### Records shown
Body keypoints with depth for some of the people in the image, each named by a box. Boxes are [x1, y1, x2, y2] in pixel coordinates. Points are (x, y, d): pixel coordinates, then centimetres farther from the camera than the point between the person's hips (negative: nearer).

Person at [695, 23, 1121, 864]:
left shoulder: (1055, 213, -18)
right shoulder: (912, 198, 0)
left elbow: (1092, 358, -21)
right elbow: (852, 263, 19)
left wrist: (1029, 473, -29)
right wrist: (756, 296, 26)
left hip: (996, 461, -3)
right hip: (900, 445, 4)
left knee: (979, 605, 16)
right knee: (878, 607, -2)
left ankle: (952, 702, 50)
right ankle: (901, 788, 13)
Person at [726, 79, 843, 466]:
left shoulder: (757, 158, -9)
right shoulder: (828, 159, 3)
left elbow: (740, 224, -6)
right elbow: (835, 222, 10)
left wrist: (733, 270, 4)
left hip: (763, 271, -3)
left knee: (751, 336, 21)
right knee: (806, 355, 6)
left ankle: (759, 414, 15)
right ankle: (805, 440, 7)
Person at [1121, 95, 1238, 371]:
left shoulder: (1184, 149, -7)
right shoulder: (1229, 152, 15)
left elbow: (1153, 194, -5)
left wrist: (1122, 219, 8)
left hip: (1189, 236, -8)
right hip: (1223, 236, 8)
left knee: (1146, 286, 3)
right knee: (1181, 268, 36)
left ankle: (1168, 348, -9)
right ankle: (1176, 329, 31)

### Task item
In full and without change, transcribe every line of the records above.

### Output for this exercise
Body keypoints with depth for some of the people in the image, each named by a box. Boxes are [x1, y1, x2, y2] in pixel coordinates. Points are (x, y, d): pixel coordinates, then centimetres farther from the camera than the point between the person's hips (negative: nearer).

Person at [695, 23, 1121, 864]:
left shoulder: (1055, 213, -18)
right shoulder: (912, 198, 0)
left elbow: (1092, 358, -21)
right elbow: (852, 263, 19)
left wrist: (1029, 473, -29)
right wrist: (756, 296, 26)
left hip: (996, 461, -3)
right hip: (900, 445, 4)
left knee: (979, 605, 16)
right knee: (878, 607, -2)
left ankle: (952, 702, 50)
right ankle: (901, 788, 13)
Person at [726, 79, 843, 466]:
left shoulder: (757, 158, -9)
right shoulder: (828, 159, 3)
left elbow: (740, 224, -6)
right elbow: (835, 222, 10)
left wrist: (733, 270, 4)
left hip: (763, 271, -3)
left knee: (751, 336, 21)
right knee: (806, 355, 6)
left ankle: (759, 414, 15)
right ankle: (805, 440, 7)
Person at [1121, 95, 1238, 371]:
left shoulder: (1184, 149, -7)
right shoulder: (1229, 152, 15)
left elbow: (1153, 194, -5)
left wrist: (1122, 219, 8)
left hip: (1189, 236, -8)
right hip: (1223, 236, 8)
left knee: (1146, 286, 3)
right knee: (1181, 268, 36)
left ankle: (1168, 348, -9)
right ankle: (1176, 329, 31)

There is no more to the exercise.